Brief 1 — In the pension fund excerpt, what was the benchmark for the Diversifying Returns Fund?
Brief 2 — Rewrite the pension fund excerpt from "The new benchmarks" down to "mandate with Barings.", changing "government" to "ministers".
Brief 3 — Go on with the pension fund excerpt from where it stops.

Excerpt —
This would allow new Paris aligned passive equity funds to be offered to
clients as alternatives to existing options.
The new benchmarks could also be used as secondary benchmarks for other
Brunel funds. Brunel and the
other LGPS investment pooling managers were asking government to work with them
to develop and offer infrastructure investment opportunities suitable for LGPS
funds. The Scheme Advisory Board could
also play a part in bringing pressure to bear on this topic. The Independent
Adviser raised concerns that the benchmark for the Diversifying Returns Fund
(DRF) was ‘cash’ and not ‘cash plus x%’ as had been the case with pension
fund’s legacy mandate with Barings.

Given information —
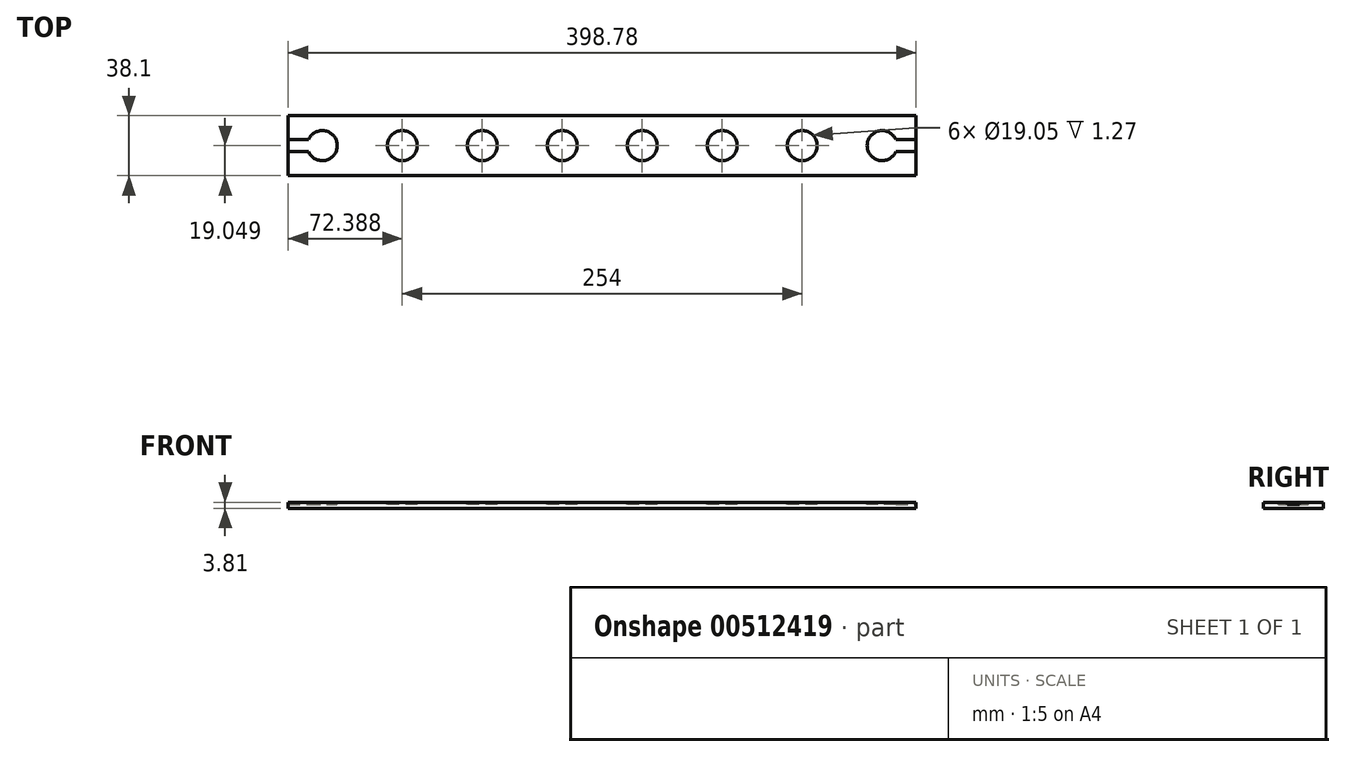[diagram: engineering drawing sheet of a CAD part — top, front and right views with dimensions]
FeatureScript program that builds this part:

Exercise result 1 — Its benchmark was 'cash', not 'cash plus x%'.

Exercise result 2 —
The new benchmarks could also be used as secondary benchmarks for other
Brunel funds. Brunel and the
other LGPS investment pooling managers were asking ministers to work with them
to develop and offer infrastructure investment opportunities suitable for LGPS
funds. The Scheme Advisory Board could
also play a part in bringing pressure to bear on this topic. The Independent
Adviser raised concerns that the benchmark for the Diversifying Returns Fund
(DRF) was ‘cash’ and not ‘cash plus x%’ as had been the case with pension
fund’s legacy mandate with Barings.

Exercise result 3 —
Brunel agreed to review this. Cllr John Beesley,
the pension fund’s representative on the Brunel Oversight Board, updated the Committee
on governance matters relating to the investment pooling arrangements. At the Annual General Meeting on 25 March
2021 the chair and other non-executive directors were reappointed. In line with best practice, the company board
now consisted of four executive directors and five non-executive
directors. The non-executive directors
now spanned a very wide range of knowledge and experience. Resolved
i.
That Brunel provide actual and benchmark carbon intensity and extractive
exposure metrics at aggregate level for all the pension fund’s assets under
Brunel’s management.
ii.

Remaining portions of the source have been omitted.